## Task to complete
Return the entries word for word, from the first line through the line containing "Which series reaches the maximum", with both ends included.

## Data under study

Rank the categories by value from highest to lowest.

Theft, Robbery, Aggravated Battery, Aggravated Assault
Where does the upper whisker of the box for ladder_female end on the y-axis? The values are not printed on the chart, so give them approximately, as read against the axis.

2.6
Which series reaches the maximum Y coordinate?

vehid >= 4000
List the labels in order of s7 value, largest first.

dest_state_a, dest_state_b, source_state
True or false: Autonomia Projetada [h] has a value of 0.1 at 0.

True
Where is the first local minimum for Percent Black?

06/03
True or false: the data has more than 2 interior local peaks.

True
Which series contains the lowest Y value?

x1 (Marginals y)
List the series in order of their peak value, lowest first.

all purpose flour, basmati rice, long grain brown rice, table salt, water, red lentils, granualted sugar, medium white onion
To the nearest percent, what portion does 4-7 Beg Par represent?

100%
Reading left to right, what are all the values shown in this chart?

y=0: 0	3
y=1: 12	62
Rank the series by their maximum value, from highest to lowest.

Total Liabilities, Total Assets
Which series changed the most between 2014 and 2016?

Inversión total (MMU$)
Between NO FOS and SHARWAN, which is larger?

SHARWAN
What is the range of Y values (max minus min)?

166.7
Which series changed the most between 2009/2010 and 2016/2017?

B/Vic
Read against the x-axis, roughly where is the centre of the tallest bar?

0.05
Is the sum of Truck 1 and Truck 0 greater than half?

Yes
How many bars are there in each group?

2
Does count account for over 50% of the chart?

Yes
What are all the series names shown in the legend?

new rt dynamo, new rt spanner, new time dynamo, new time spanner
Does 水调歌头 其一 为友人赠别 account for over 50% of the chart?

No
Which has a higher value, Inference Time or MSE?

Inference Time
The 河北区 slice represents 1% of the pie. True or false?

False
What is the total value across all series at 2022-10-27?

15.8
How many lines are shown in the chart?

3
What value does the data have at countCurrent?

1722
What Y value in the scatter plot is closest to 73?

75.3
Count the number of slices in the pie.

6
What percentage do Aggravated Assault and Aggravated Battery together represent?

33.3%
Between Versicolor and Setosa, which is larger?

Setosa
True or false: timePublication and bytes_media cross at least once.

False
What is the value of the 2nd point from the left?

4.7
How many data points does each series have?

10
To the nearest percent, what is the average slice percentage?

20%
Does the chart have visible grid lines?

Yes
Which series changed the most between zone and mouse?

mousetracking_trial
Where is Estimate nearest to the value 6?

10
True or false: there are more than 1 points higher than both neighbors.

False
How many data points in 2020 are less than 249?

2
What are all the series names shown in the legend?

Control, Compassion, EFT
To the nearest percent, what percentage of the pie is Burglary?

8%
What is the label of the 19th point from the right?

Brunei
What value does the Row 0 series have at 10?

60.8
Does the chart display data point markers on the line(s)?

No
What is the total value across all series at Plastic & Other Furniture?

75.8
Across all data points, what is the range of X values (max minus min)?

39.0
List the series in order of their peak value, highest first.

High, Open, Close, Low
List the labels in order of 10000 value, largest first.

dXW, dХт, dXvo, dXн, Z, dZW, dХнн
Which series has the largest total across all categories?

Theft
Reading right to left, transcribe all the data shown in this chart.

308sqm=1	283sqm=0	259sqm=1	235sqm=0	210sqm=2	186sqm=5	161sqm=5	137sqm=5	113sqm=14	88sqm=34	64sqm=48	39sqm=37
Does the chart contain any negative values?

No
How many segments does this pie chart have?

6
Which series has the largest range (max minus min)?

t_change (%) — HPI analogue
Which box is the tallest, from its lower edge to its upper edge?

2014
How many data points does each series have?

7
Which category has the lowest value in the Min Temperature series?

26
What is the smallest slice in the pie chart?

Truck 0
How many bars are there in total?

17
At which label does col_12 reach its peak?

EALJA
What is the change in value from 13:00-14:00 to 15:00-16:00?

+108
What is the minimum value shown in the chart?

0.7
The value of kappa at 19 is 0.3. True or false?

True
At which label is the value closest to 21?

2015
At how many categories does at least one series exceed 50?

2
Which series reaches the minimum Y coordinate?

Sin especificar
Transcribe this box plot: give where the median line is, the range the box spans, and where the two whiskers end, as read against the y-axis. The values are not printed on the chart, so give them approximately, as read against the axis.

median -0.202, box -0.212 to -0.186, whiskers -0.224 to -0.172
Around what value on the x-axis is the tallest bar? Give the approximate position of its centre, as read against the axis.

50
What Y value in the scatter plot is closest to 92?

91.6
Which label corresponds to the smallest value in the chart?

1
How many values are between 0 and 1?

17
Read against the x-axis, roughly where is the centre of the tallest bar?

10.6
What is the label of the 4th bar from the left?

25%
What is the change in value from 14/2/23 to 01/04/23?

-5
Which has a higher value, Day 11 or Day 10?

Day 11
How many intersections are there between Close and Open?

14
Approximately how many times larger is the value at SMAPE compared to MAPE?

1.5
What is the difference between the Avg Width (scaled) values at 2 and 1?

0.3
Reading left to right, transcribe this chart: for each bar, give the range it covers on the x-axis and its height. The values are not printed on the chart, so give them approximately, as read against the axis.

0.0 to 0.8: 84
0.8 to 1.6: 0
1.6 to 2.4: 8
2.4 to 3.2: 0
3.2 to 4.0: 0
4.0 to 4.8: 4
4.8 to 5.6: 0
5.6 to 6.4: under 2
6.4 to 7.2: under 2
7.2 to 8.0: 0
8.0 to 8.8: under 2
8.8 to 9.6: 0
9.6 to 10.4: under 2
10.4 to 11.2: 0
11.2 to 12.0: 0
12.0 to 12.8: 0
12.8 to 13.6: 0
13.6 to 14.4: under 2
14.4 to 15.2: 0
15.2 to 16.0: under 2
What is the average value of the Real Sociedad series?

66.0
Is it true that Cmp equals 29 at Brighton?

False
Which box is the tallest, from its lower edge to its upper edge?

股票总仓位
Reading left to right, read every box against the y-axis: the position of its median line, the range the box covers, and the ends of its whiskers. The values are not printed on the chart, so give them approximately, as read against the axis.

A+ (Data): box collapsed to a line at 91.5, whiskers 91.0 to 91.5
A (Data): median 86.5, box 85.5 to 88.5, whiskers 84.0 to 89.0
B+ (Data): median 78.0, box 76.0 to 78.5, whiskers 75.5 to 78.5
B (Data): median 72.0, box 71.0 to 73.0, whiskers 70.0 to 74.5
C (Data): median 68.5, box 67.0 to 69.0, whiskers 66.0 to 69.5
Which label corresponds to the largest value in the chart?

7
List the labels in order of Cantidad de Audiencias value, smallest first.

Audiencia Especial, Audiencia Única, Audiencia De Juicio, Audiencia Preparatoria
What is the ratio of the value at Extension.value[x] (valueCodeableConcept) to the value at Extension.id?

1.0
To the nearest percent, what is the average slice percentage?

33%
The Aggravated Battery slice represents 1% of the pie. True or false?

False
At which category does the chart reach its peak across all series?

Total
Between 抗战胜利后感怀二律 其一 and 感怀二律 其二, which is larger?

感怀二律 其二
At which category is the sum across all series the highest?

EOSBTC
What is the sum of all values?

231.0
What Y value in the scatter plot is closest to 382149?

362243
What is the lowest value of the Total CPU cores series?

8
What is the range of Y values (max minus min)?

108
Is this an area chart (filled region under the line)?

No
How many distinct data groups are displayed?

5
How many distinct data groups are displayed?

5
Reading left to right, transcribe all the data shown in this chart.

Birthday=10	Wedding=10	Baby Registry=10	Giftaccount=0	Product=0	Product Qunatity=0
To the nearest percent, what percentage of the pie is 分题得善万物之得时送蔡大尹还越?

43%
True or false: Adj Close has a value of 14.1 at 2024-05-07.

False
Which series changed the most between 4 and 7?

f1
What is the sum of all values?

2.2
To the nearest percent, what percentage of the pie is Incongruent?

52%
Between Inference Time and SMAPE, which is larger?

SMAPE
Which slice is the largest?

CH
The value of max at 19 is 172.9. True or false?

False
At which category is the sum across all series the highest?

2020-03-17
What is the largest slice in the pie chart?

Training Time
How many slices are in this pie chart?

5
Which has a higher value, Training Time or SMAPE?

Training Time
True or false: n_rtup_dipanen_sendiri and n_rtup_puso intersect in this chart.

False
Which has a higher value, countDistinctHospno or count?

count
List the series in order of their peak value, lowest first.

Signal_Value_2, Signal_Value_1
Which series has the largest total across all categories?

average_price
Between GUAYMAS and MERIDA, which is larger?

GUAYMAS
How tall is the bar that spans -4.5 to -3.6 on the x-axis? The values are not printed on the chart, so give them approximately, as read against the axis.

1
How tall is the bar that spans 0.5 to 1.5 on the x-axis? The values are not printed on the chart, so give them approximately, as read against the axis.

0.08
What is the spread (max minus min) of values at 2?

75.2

## Solved exercise
Rank the categories by value from highest to lowest.

Theft, Robbery, Aggravated Battery, Aggravated Assault
Where does the upper whisker of the box for ladder_female end on the y-axis? The values are not printed on the chart, so give them approximately, as read against the axis.

2.6
Which series reaches the maximum Y coordinate?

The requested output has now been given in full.